Work order
Strip the pictures, then copy the remaining data exactly as it stands.

*** Information provided Section Begins ***

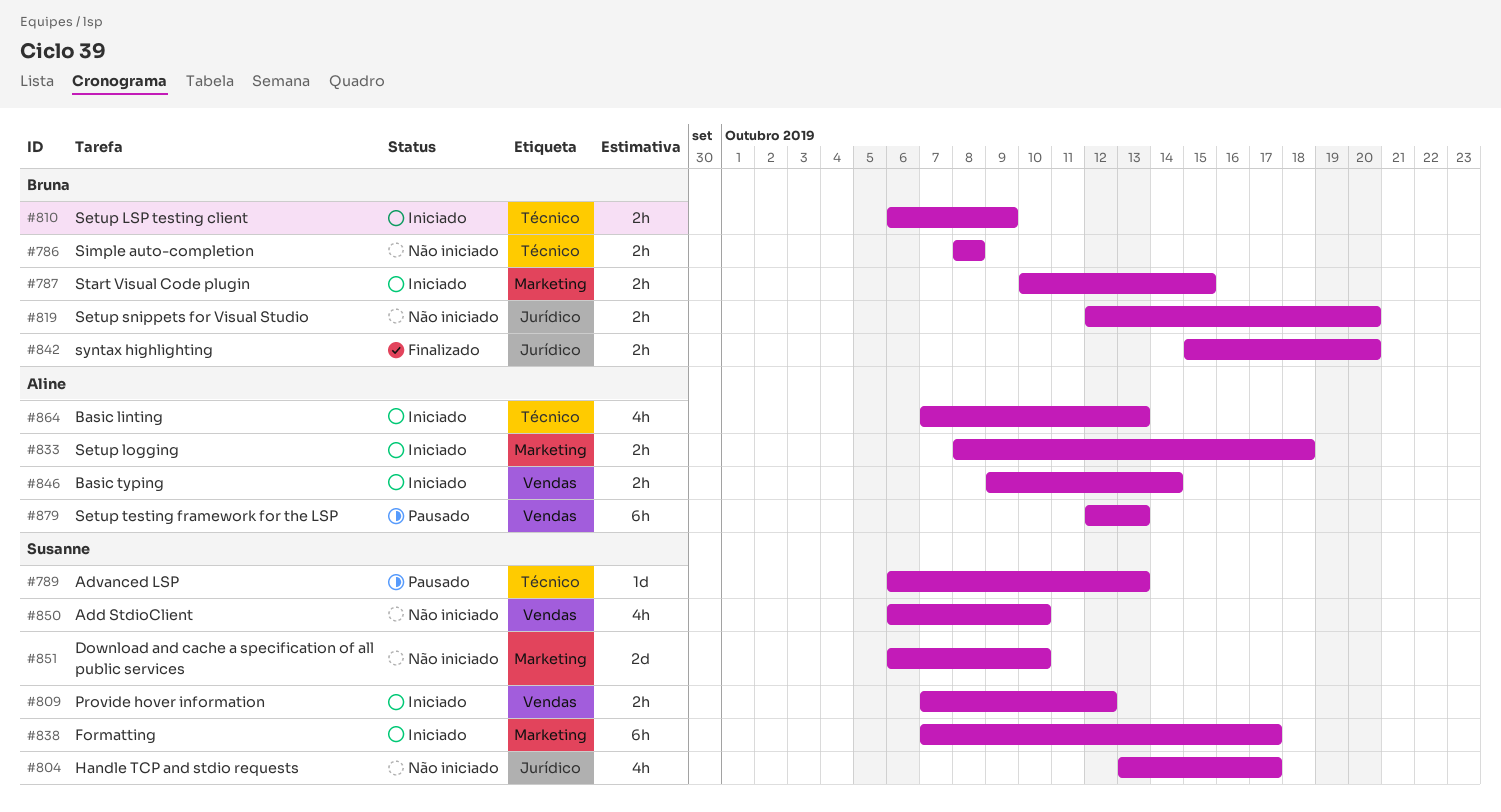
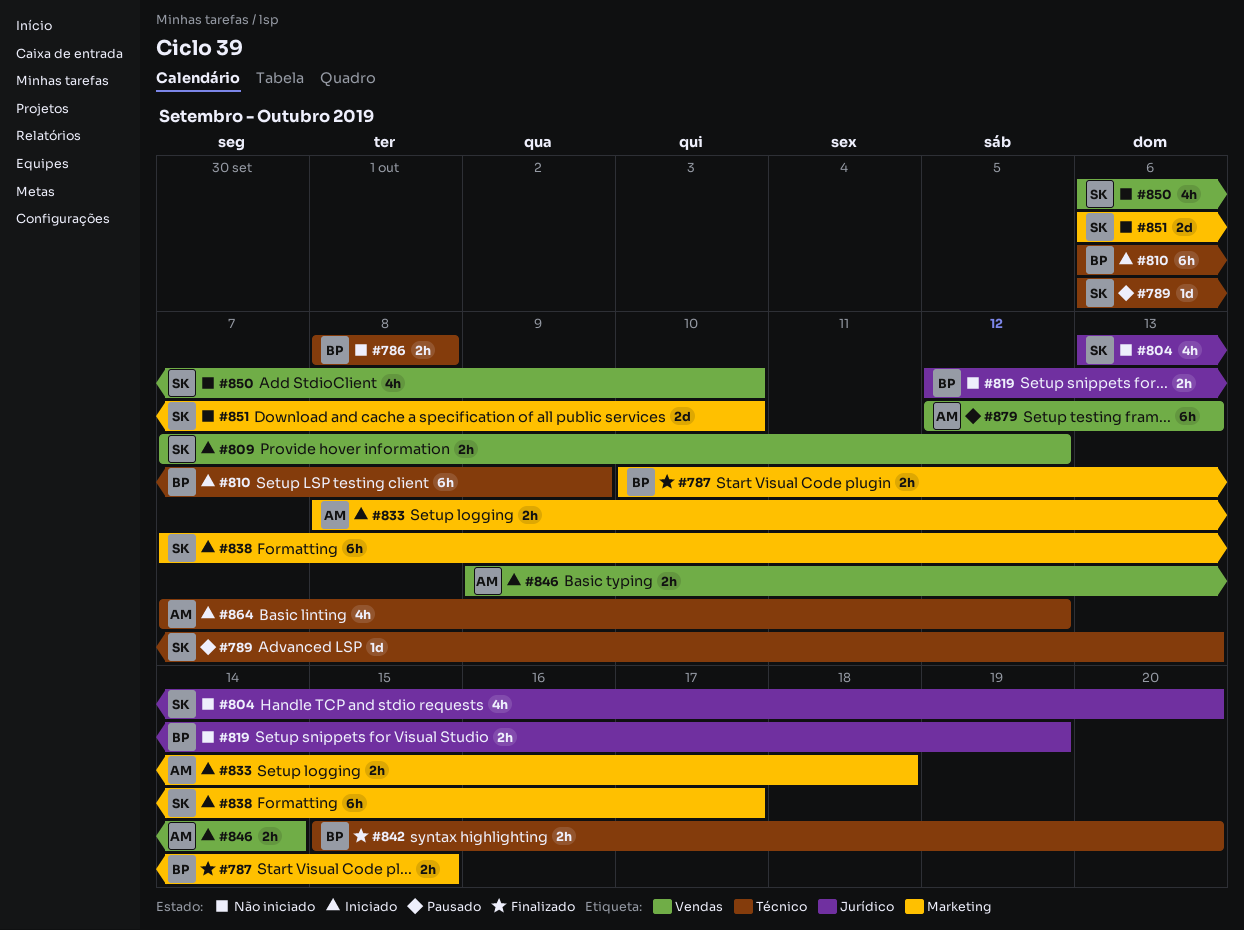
#787, status: Iniciado -> Finalizado
#804, due: Oct 17 -> Oct 20
#810, estimate: 2h -> 6h
#819, due: Oct 20 -> Oct 19
#842, label: Jurídico -> Técnico
#864, due: Oct 13 -> Oct 12

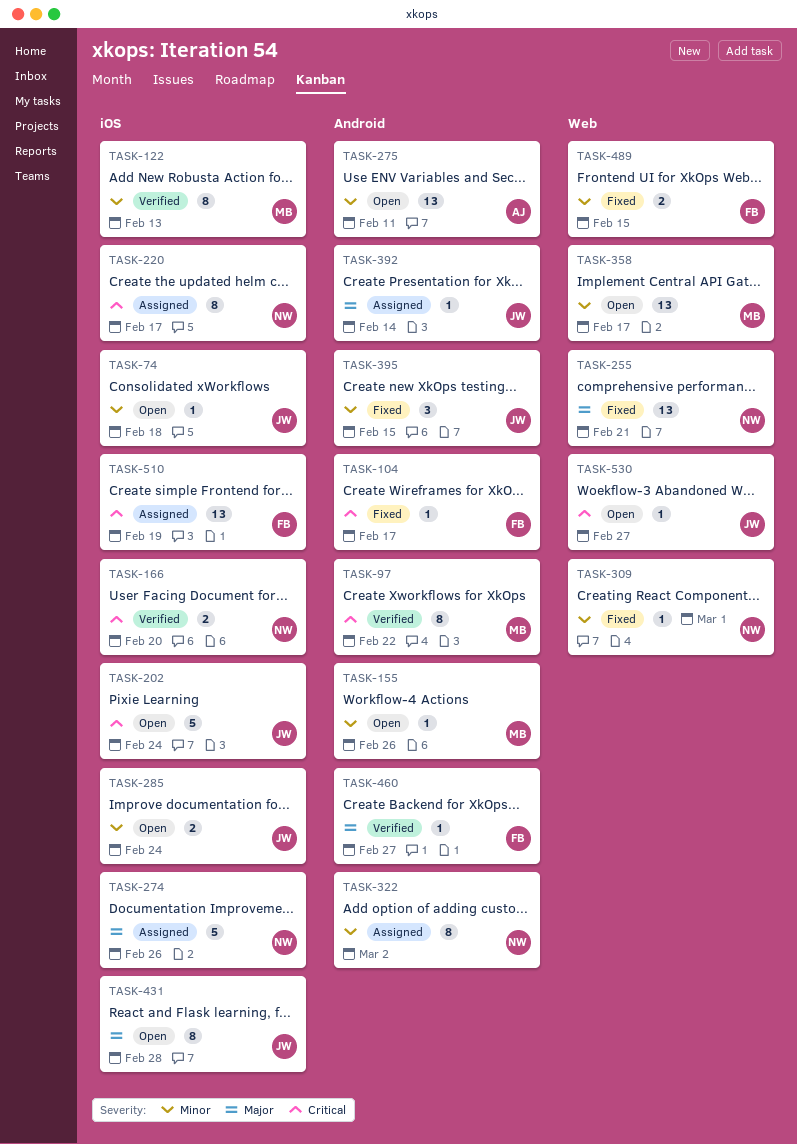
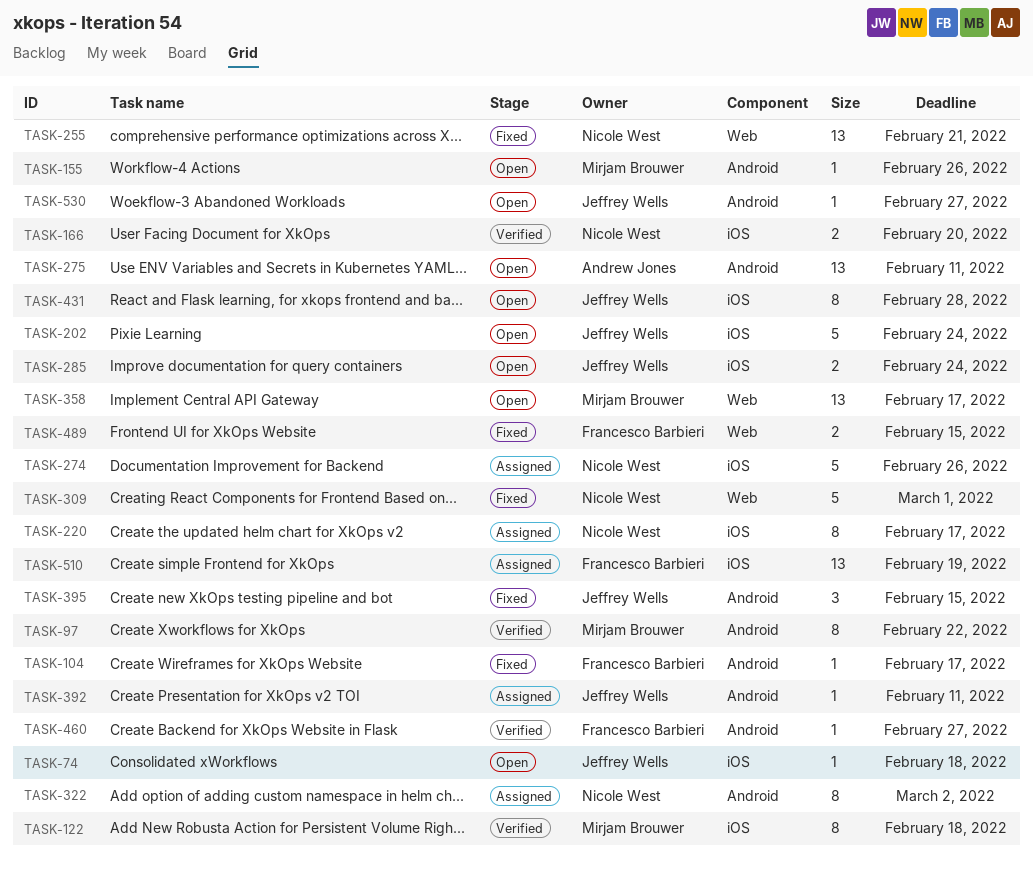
TASK-122, due: Feb 13 -> Feb 18
TASK-309, estimate: 1 -> 5
TASK-392, due: Feb 14 -> Feb 11
TASK-530, label: Web -> Android

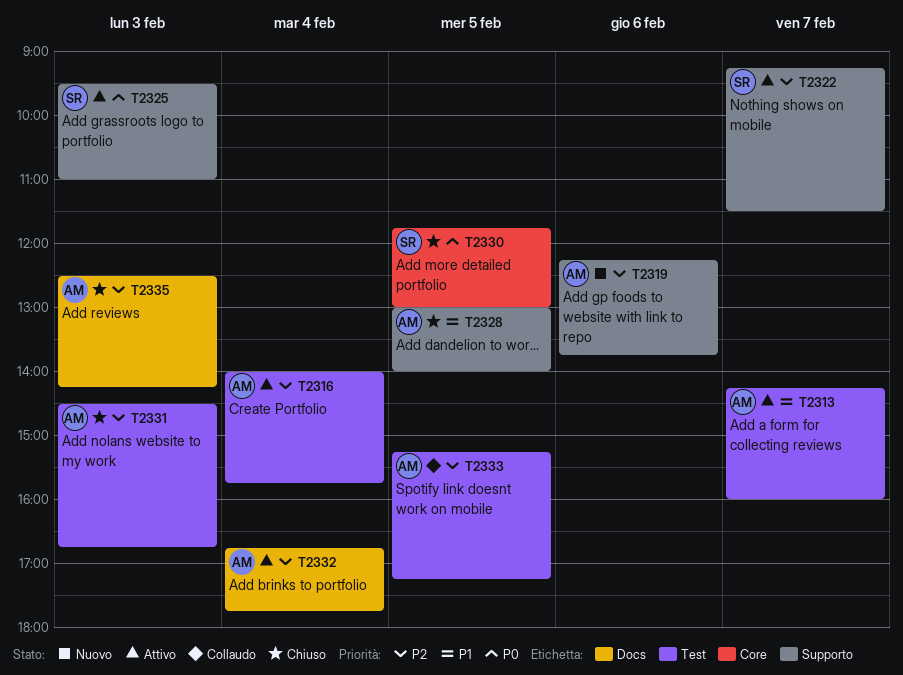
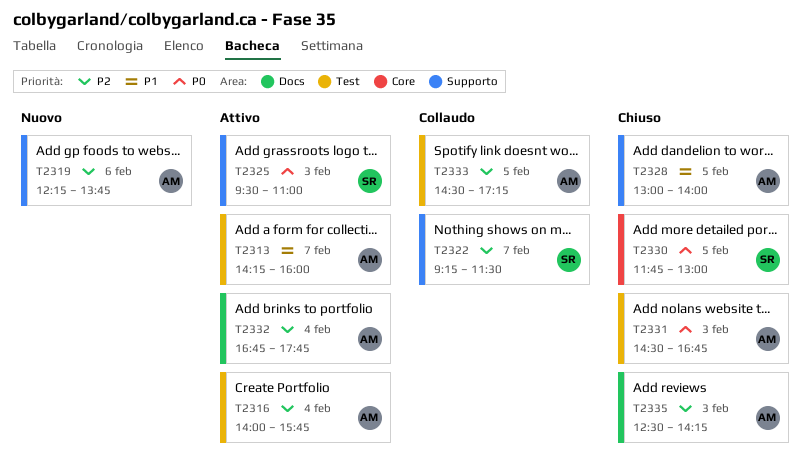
T2322, status: Attivo -> Collaudo
T2331, priority: P2 -> P0
T2333, begins: 15:15 -> 14:30

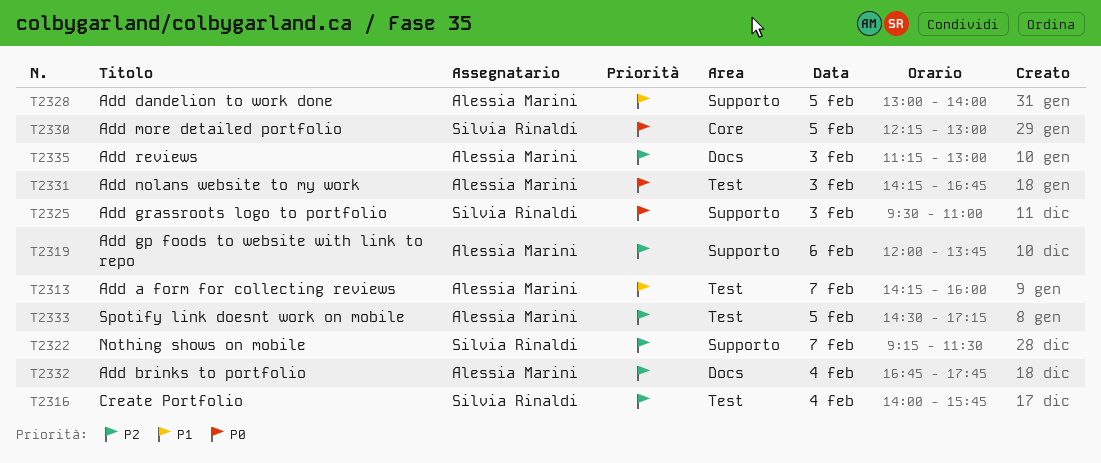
T2316, owner: Alessia Marini -> Silvia Rinaldi
T2319, begins: 12:15 -> 12:00
T2330, begins: 11:45 -> 12:15
T2331, begins: 14:30 -> 14:15
T2335, begins: 12:30 -> 11:15
T2335, ends: 14:15 -> 13:00

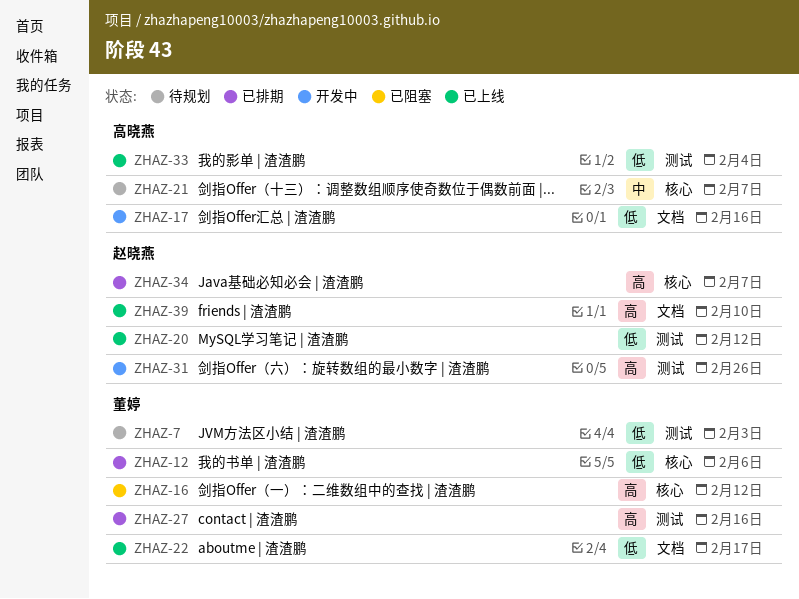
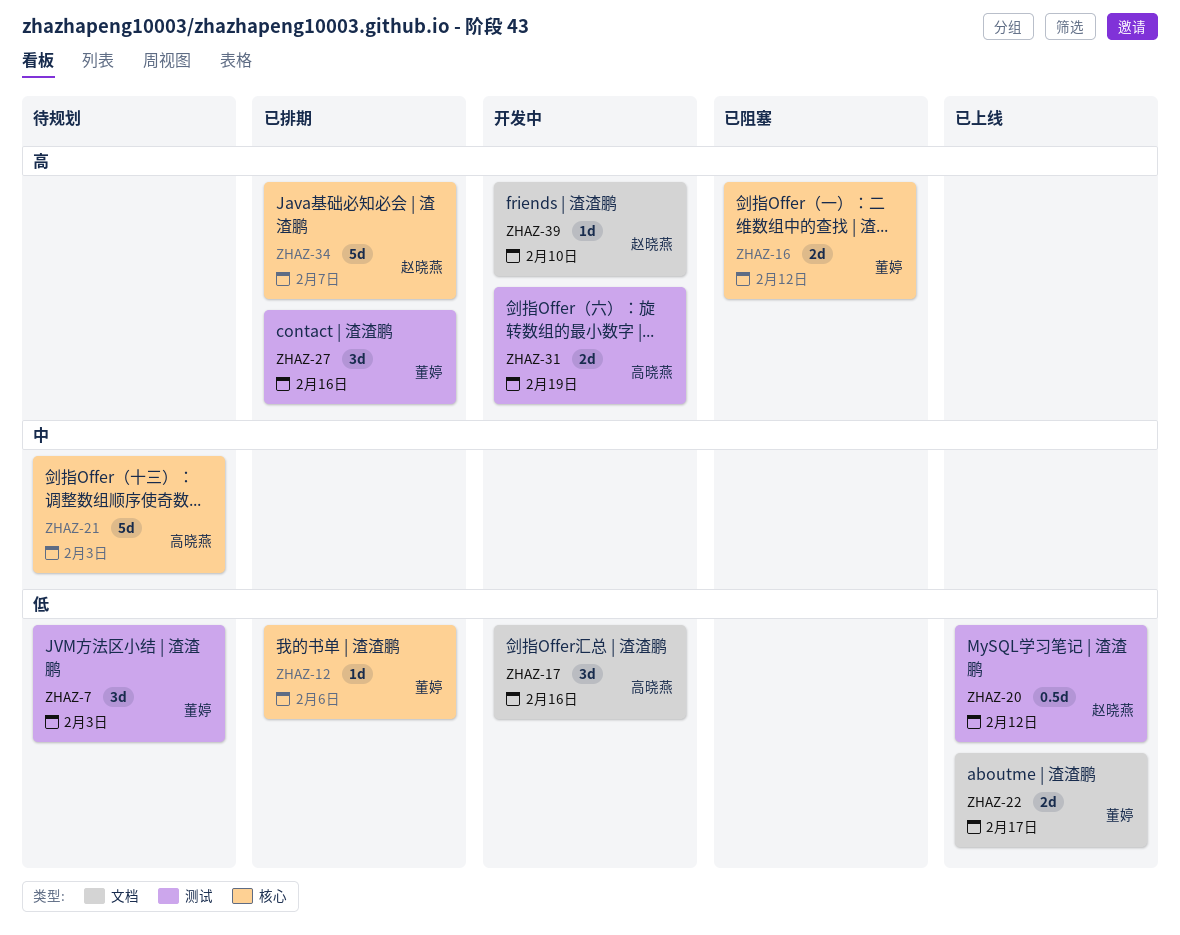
ZHAZ-21, due: Feb 7 -> Feb 3
ZHAZ-31, owner: 赵晓燕 -> 高晓燕
ZHAZ-31, due: Feb 26 -> Feb 19
ZHAZ-33: present -> none
ZHAZ-39, status: 已上线 -> 开发中

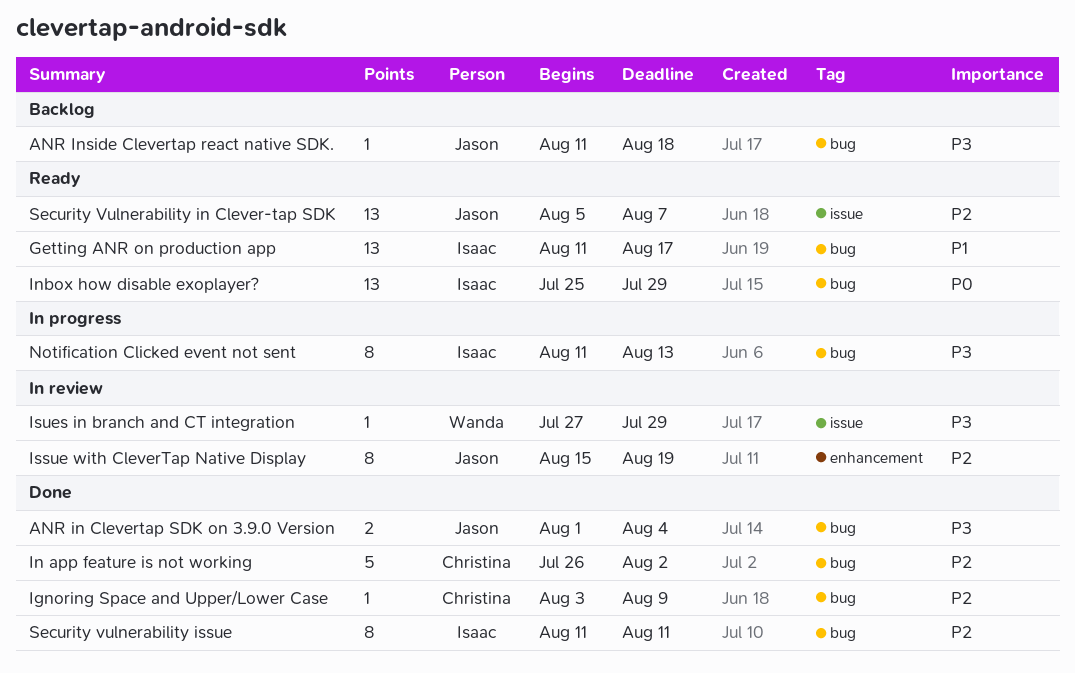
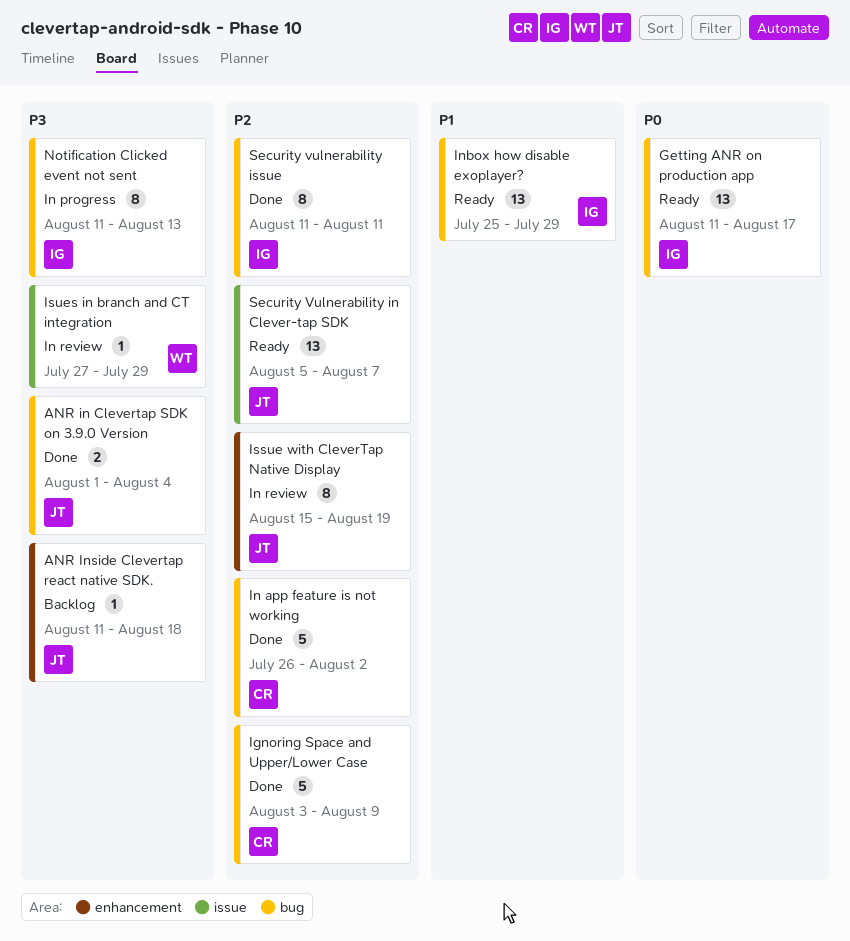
ANR Inside Clevertap react native SDK., label: bug -> enhancement
Getting ANR on production app, priority: P1 -> P0
Ignoring Space and Upper/Lower Case, estimate: 1 -> 5
Inbox how disable exoplayer?, priority: P0 -> P1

*** Information provided Section Ends ***

Exercise result
#787, status: Iniciado -> Finalizado
#804, due: Oct 17 -> Oct 20
#810, estimate: 2h -> 6h
#819, due: Oct 20 -> Oct 19
#842, label: Jurídico -> Técnico
#864, due: Oct 13 -> Oct 12

TASK-122, due: Feb 13 -> Feb 18
TASK-309, estimate: 1 -> 5
TASK-392, due: Feb 14 -> Feb 11
TASK-530, label: Web -> Android

T2322, status: Attivo -> Collaudo
T2331, priority: P2 -> P0
T2333, begins: 15:15 -> 14:30

T2316, owner: Alessia Marini -> Silvia Rinaldi
T2319, begins: 12:15 -> 12:00
T2330, begins: 11:45 -> 12:15
T2331, begins: 14:30 -> 14:15
T2335, begins: 12:30 -> 11:15
T2335, ends: 14:15 -> 13:00

ZHAZ-21, due: Feb 7 -> Feb 3
ZHAZ-31, owner: 赵晓燕 -> 高晓燕
ZHAZ-31, due: Feb 26 -> Feb 19
ZHAZ-33: present -> none
ZHAZ-39, status: 已上线 -> 开发中

ANR Inside Clevertap react native SDK., label: bug -> enhancement
Getting ANR on production app, priority: P1 -> P0
Ignoring Space and Upper/Lower Case, estimate: 1 -> 5
Inbox how disable exoplayer?, priority: P0 -> P1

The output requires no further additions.